If he failed to do this, he cannot complain if the notice which was mailed to him at the address shown on his application and his license was not addressed correctly.
The motion of the defendant for dismissal of the charge against him, on the ground that the evidence was insufficient to warrant the jury in bringing a verdict of guilty, presents a more serious question. The authority of the Commissioner to suspend the license of a motor vehicle operator without preliminary hearing is provided by Section 39-06-32, North Dakota Century Code. That authority is limited to those cases where the records of the Commissioner or other sufficient evidence show that the licensee"1. Has committed an offense for which mandatory revocation of license is required upon conviction; "2. Has been convicted of serious offenses against traffic regulations governing the movement of vehicles with such frequency as to indicate a disrespect for traffic laws and a disregard for the safety of other persons on the highways; "3. Is an habitually reckless or negligent driver of a motor vehicle; "4. Is incompetent to drive a motor vehicle; "5. Has permitted an unlawful or fraudulent use of his license; "6. Has committed an offense in another state which if committed in this state would be grounds for suspension or revocation; or "7. Has been convicted of driving a motor vehicle while under the influence of intoxicating liquor or a narcotic drug, or under the influence of any other drug to a degree which renders him incapable of safely driving a motor vehicle."
No evidence was produced by the State to show any of these grounds for revocation. At the time the order for suspension of driving privileges was issued, all that the evidence shows is that the records of the Commissioner disclosed that the defendant had been convicted of reckless driving on one occasion. There is no evidence *160 that he had committed an offense for which mandatory revocation of license was required, or that he was habitually reckless, or even that the one conviction of reckless driving was for an offense that was serious in its nature. In Morrell v. Hjelle (N.D.), 128 N.W.2d 728, we held that, to authorize suspension of driving privileges for convictions of offenses against traffic regulations affecting the movement of vehicles upon the highways, it is necessary for the Commissioner to show that the driver has been convicted of "serious offenses" against traffic regulations with such frequency as to indicate a disrespect for traffic laws and a disregard for the safety of others on the highways. Here, the State failed to show any of the grounds authorizing suspension by the Commissioner. Merely showing one traffic conviction for reckless driving is not sufficient to justify suspension.

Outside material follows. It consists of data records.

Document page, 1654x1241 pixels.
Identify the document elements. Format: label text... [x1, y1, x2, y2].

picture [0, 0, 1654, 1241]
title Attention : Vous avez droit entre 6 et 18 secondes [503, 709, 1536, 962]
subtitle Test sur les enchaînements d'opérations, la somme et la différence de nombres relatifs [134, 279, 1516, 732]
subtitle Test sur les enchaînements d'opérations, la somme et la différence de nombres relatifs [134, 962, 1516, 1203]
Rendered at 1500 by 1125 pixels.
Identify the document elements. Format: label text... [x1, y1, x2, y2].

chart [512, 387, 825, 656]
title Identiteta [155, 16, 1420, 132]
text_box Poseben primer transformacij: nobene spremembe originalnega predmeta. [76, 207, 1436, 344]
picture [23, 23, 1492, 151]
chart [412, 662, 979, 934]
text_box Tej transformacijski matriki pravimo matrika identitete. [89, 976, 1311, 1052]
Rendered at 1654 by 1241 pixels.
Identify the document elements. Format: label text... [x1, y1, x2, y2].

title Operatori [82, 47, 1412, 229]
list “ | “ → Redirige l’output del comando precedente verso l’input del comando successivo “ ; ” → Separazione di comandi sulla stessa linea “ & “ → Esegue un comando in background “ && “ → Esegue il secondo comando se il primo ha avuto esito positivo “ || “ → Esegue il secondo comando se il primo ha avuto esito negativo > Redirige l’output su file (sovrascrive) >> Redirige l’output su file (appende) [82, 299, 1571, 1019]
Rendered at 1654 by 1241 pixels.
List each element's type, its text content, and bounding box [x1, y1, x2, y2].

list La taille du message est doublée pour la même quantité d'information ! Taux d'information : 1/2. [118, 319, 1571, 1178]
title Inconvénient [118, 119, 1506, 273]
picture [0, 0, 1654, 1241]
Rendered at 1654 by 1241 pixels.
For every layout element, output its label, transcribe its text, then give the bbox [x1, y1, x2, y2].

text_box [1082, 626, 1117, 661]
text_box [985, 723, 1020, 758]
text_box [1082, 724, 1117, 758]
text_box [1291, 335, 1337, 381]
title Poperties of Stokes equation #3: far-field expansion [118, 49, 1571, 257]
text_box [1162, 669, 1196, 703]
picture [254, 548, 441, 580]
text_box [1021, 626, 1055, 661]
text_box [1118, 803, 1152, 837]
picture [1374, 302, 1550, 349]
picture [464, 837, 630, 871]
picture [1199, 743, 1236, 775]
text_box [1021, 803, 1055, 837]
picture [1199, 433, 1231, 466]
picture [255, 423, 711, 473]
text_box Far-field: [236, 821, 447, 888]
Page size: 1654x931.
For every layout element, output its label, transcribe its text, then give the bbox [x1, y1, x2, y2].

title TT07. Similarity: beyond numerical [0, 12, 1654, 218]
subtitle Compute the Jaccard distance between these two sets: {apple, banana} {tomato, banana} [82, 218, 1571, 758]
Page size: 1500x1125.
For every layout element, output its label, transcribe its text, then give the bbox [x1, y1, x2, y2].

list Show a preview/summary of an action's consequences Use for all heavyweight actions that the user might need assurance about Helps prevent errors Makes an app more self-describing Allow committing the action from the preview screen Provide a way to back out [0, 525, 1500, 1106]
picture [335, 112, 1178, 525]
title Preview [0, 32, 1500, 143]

On the record in this case, the Commissioner was without authority to suspend the defendant's driving privileges. For reasons stated herein, the judgment of conviction is set aside and the charge against the defendant is dismissed.
BURKE, C. J., TEIGEN and KNUDSON, JJ., and C. F. KELSCH, District Judge, concur.
ERICKSTAD, J., deeming himself disqualified did not participate, Honorable C. F. KELSCH, Judge of the District Court, sitting in his stead.